* _PROBLEM SET_
1/ Answer these questions using the passage on shoplifting.
(a) What does Shulman encourage people with shoplifting problems to avoid?
(b) Which company did Murphy work for as an LP specialist in the 1980s?
(c) How many types of shoplifters does Murphy say there are?
2/ Retype the passage on shoplifting from "There are those" to "thousands of shoplifters.".

* _PASSAGE FOR REVIEW_
---*---

Shulman says he encourages people with shoplifting problems to avoid stores.
"Often the stealing is a cry for help," he says, "a counterbalance to over-giving and co-dependent behavior, a stress valve, a way of releasing anger and a response to having one's boundaries violated by others."
There are those in the retail industry who do not buy into the theory that psychological issues lead to theft. LPT Security consulting president J. Patrick Murphy has worked in retail his entire career. In the 1980s, working as an LP specialist for Sears, he caught thousands of shoplifters.
"Every single one of them knew exactly what they were doing and that it was both against the law and wrong," Murphy says. "The mental health community wants to shift the emphasis to a set of factors other than the person's own accountability."
Murphy disagrees with the seven categories of shoplifters as well, saying that there are two types: "There's … somebody who happens to be in the store and gets the compulsion for some reason to steal something," he says. "Then there's organized crime."

---*---

* _RECORDS SHOWN_
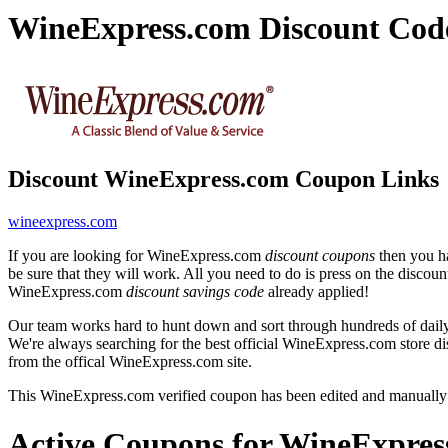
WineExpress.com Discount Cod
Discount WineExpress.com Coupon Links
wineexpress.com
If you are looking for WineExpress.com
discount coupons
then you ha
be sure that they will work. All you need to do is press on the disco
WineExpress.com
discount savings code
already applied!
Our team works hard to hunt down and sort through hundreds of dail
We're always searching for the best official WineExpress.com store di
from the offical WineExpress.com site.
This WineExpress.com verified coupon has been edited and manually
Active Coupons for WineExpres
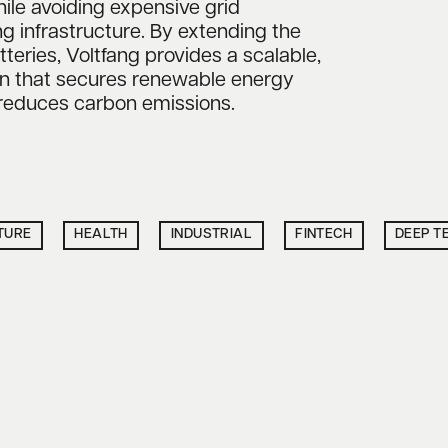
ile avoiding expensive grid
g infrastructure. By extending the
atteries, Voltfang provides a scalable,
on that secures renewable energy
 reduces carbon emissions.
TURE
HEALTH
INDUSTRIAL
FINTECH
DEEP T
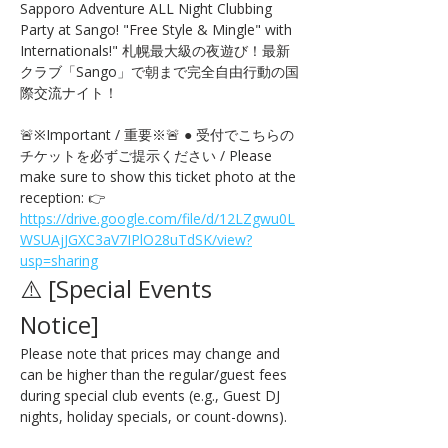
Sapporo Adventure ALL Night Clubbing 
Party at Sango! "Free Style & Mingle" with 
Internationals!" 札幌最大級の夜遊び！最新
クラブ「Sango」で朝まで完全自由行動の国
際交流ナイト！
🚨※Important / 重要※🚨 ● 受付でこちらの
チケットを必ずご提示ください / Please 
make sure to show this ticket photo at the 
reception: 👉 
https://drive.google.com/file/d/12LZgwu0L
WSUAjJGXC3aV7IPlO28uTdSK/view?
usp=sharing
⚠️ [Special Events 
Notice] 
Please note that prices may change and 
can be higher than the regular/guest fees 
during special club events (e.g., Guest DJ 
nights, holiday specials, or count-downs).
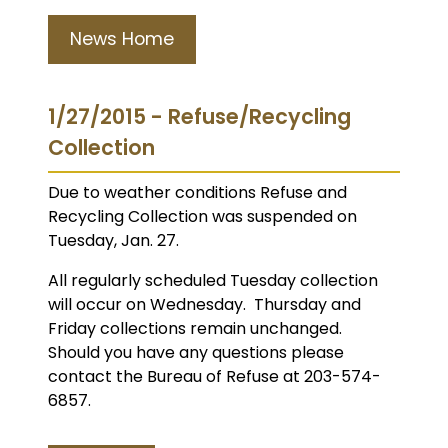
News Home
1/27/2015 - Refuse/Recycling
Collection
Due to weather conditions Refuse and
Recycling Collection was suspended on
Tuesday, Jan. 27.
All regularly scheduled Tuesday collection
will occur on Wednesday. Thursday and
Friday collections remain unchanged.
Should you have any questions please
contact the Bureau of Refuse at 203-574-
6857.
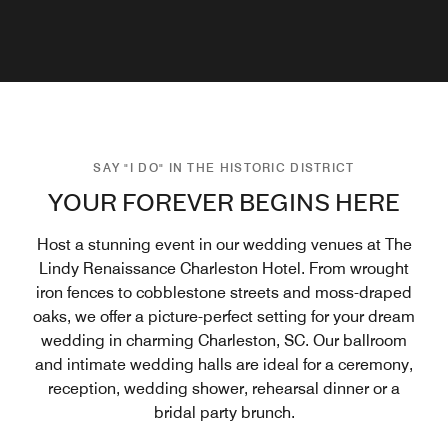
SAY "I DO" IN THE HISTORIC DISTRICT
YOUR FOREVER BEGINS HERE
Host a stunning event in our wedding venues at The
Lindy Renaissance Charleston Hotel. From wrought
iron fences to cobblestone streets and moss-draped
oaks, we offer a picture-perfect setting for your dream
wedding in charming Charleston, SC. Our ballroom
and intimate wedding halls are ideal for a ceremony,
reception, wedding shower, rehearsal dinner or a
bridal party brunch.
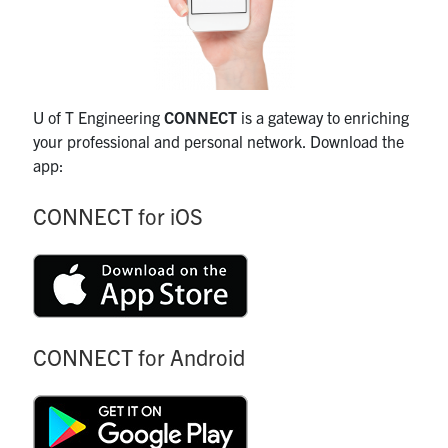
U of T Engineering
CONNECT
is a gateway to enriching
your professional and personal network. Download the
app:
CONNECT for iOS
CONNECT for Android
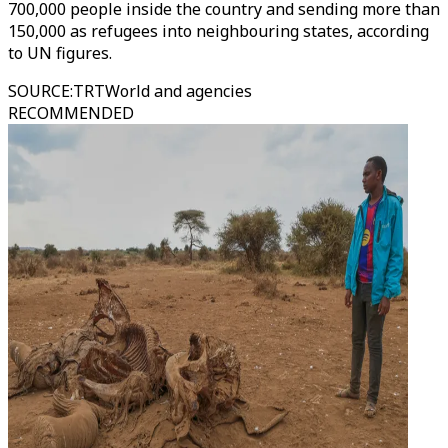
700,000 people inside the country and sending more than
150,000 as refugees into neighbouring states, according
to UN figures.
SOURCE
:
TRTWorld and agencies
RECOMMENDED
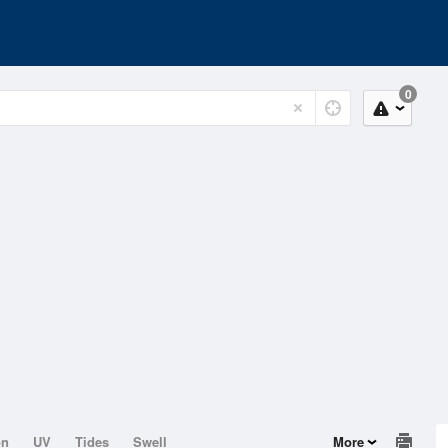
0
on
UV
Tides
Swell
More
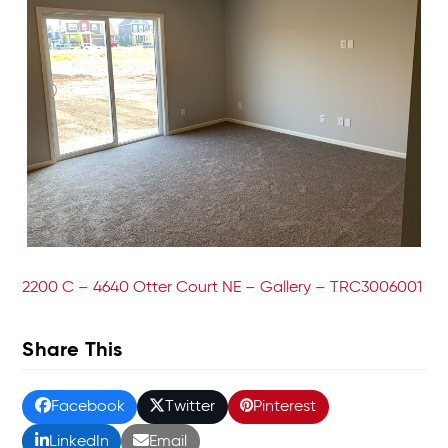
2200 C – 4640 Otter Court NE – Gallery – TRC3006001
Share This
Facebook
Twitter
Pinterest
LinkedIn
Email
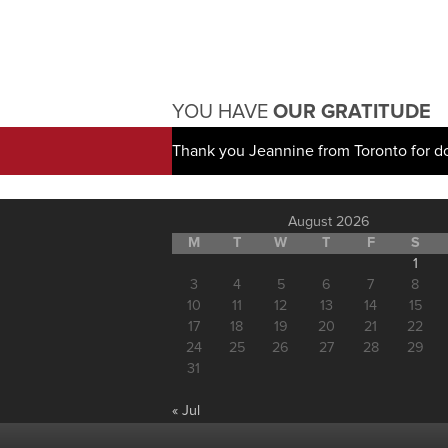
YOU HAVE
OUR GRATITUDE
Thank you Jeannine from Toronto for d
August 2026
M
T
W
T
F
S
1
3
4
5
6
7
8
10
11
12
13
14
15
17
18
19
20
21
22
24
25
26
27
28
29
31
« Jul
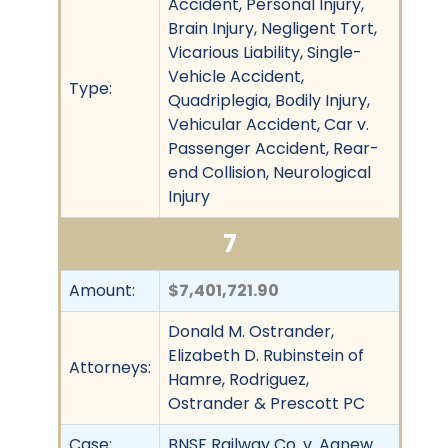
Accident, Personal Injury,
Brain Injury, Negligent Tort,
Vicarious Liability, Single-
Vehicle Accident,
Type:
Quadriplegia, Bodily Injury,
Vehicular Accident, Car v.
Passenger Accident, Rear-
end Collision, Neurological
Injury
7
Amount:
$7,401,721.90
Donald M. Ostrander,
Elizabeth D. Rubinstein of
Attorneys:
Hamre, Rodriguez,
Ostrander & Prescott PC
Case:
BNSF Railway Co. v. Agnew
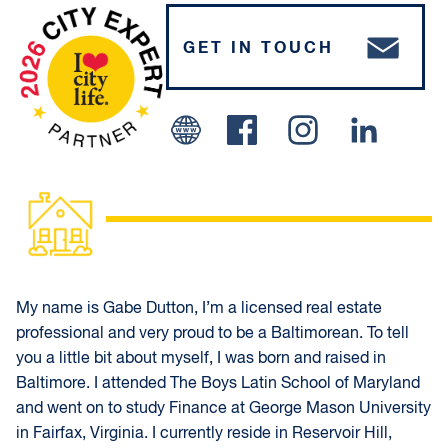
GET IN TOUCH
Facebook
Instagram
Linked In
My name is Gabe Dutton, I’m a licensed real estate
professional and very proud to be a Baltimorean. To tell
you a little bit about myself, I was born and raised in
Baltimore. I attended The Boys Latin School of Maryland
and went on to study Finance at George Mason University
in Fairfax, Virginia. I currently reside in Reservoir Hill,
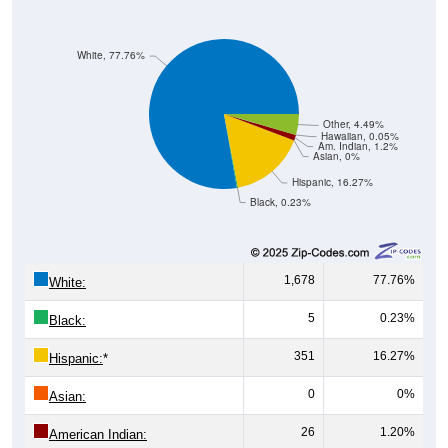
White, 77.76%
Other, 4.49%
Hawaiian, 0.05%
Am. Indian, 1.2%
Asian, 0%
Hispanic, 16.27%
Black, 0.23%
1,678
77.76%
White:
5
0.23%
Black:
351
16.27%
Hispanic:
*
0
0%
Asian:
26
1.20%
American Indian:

---*---

* _TASK ANSWERS_
1/
(a) Stores
(b) Sears
(c) Two

2/
There are those in the retail industry who do not buy into the theory that psychological issues lead to theft. LPT Security consulting president J. Patrick Murphy has worked in retail his entire career. In the 1980s, working as an LP specialist for Sears, he caught thousands of shoplifters.